45 . The kit of claim 44 , wherein the container comprises a bag.
46 . The kit of claim 44 , wherein the fluidic conduit between the container and the needle comprises one or more Y-sites and a roller clamp.
47 . A method of preparing T regulatory cells (Treg) expressing a chimeric antigen receptor (CAR), the method comprising:
(a) isolating T cells from a biological sample obtained from a human subject; (b) enriching the T cells for T regulatory cells (Treg); (c) transfecting the enriched Treg cells with an expression vector encoding the CAR to produce CAR-Treg cells; and (d) expanding the CAR-Treg cells to produce a plurality of CAR-Treg cells, wherein the CAR comprises an antigen-binding domain, a hinge domain, a transmembrane domain, one or more co-stimulatory domains, and an intracellular signaling domain, the antigen binding domain binds to citrullinated vimentin, citrullinated filaggrin, and citrullinated fibrinogen, or citrullinated fragments thereof, and the antigen binding domain comprises a VH domain and a VL domain, wherein:
(i) the VH domain comprises a VH-CDR1 comprising the amino acid sequence of SEQ ID NO:32, a VH-CDR2 comprising the amino acid sequence of SEQ ID NO:34, and a VH-CDR3 comprising the amino acid sequence of SEQ ID NO:36, and
(ii) the VL domain of the target-binding domain comprises a VL-CDR1 comprising the amino acid sequence of SEQ ID NO:39, a VL-CDR2 comprising the amino acid sequence of SEQ ID NO:41, and a VL-CDR3 comprising the amino acid sequence of SEQ ID NO:43.
48 . The method of claim 47 , wherein the expansion comprises using anti-CD3/CD28 coated beads.
49 . The method of claim 47 , wherein the expansion does not comprise using anti-CD3/CD28 coasted beads.
50 . The method of claim 47 , wherein the transfection occurs by use of a viral vector, electroporation, heat shock, bacteriophage, sonication, or calcium phosphate.
51 . The method of claim 50 , wherein the transfection occurs by use of a viral vector.
52 . The method of claim 47 , wherein the antigen-binding domain comprises a single chain variable fragment (scFv) comprising:
(a) a VH domain comprising the amino acid sequence having at least 95% identity to SEQ ID NO:1; and (b) a VL domain comprising the amino acid sequence having at least 95% identity to SEQ ID NO:4.

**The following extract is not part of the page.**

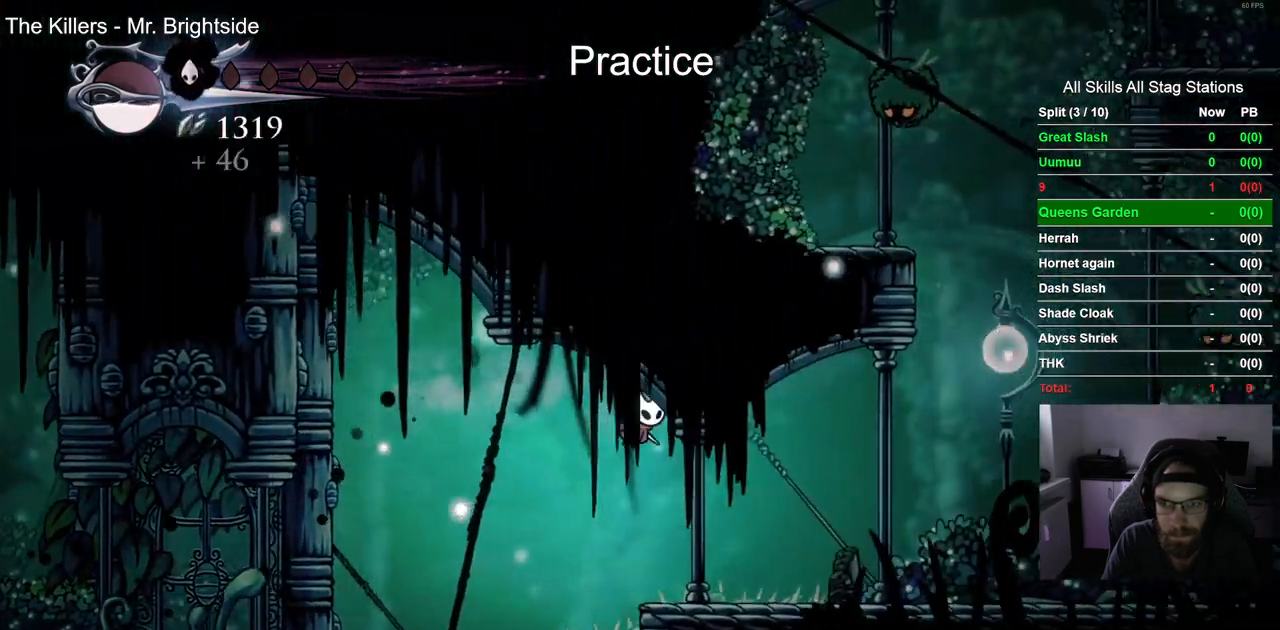
{"dt_ms": 1000, "buttons": ["CROSS", "DPAD_RIGHT"], "left_stick": "center", "right_stick": "center"}
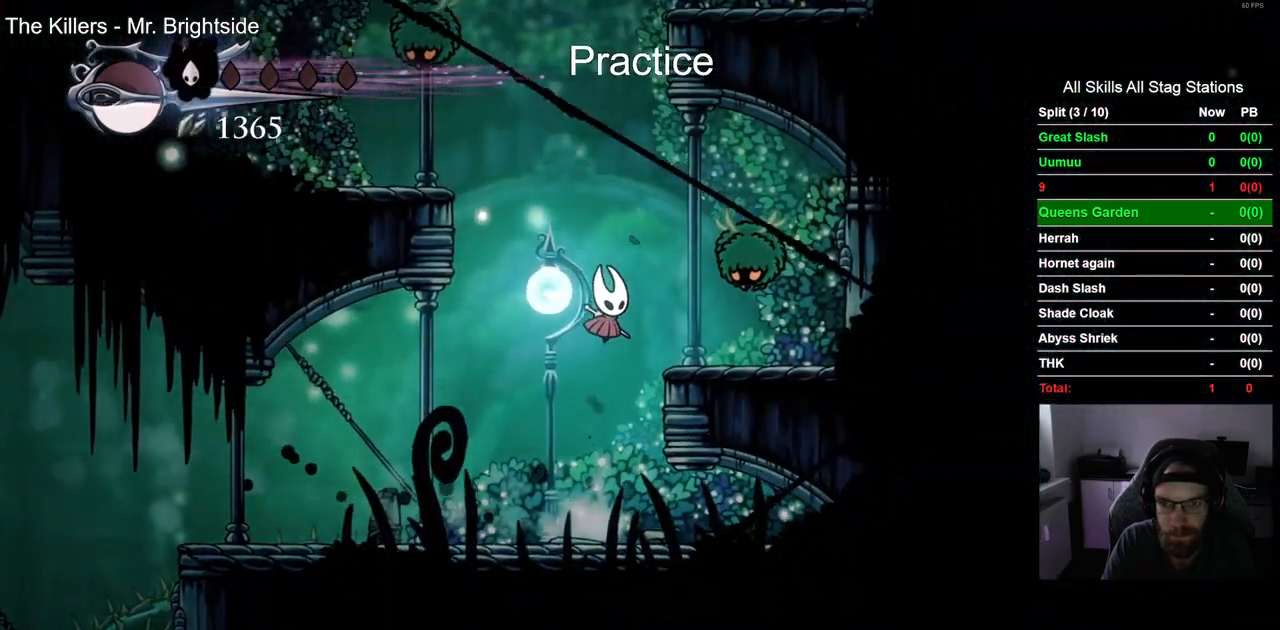
{"dt_ms": 500, "buttons": ["SQUARE", "DPAD_RIGHT"], "left_stick": "center", "right_stick": "center", "events": [[67, "SQUARE", "down"], [267, "SQUARE", "up"], [317, "CROSS", "up"], [483, "SQUARE", "down"]]}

53 . The method of claim 52 , wherein the scFv comprises the amino acid sequence having at least 95% identity to SEQ ID NO:5.
54 . The method of claim 47 , wherein the human subject has rheumatoid arthritis.
55 . A pharmaceutical composition comprising the plurality of the CAR-Treg cells produced by the method of claim 54 , and a pharmaceutically acceptable carrier.
56 . A method of treating rheumatoid arthritis, the method comprising: administering the to the subject an effective amount of the pharmaceutical composition of claim 55 .
57 . The method of claim 56 , further comprising administering one or more anti-inflammatory and/or therapeutic agents to the subject.
58 . The method of claim 57 , wherein the anti-inflammatory agent is an anti-TNF antibody, an anti-IL-6 antibody, or a combination thereof.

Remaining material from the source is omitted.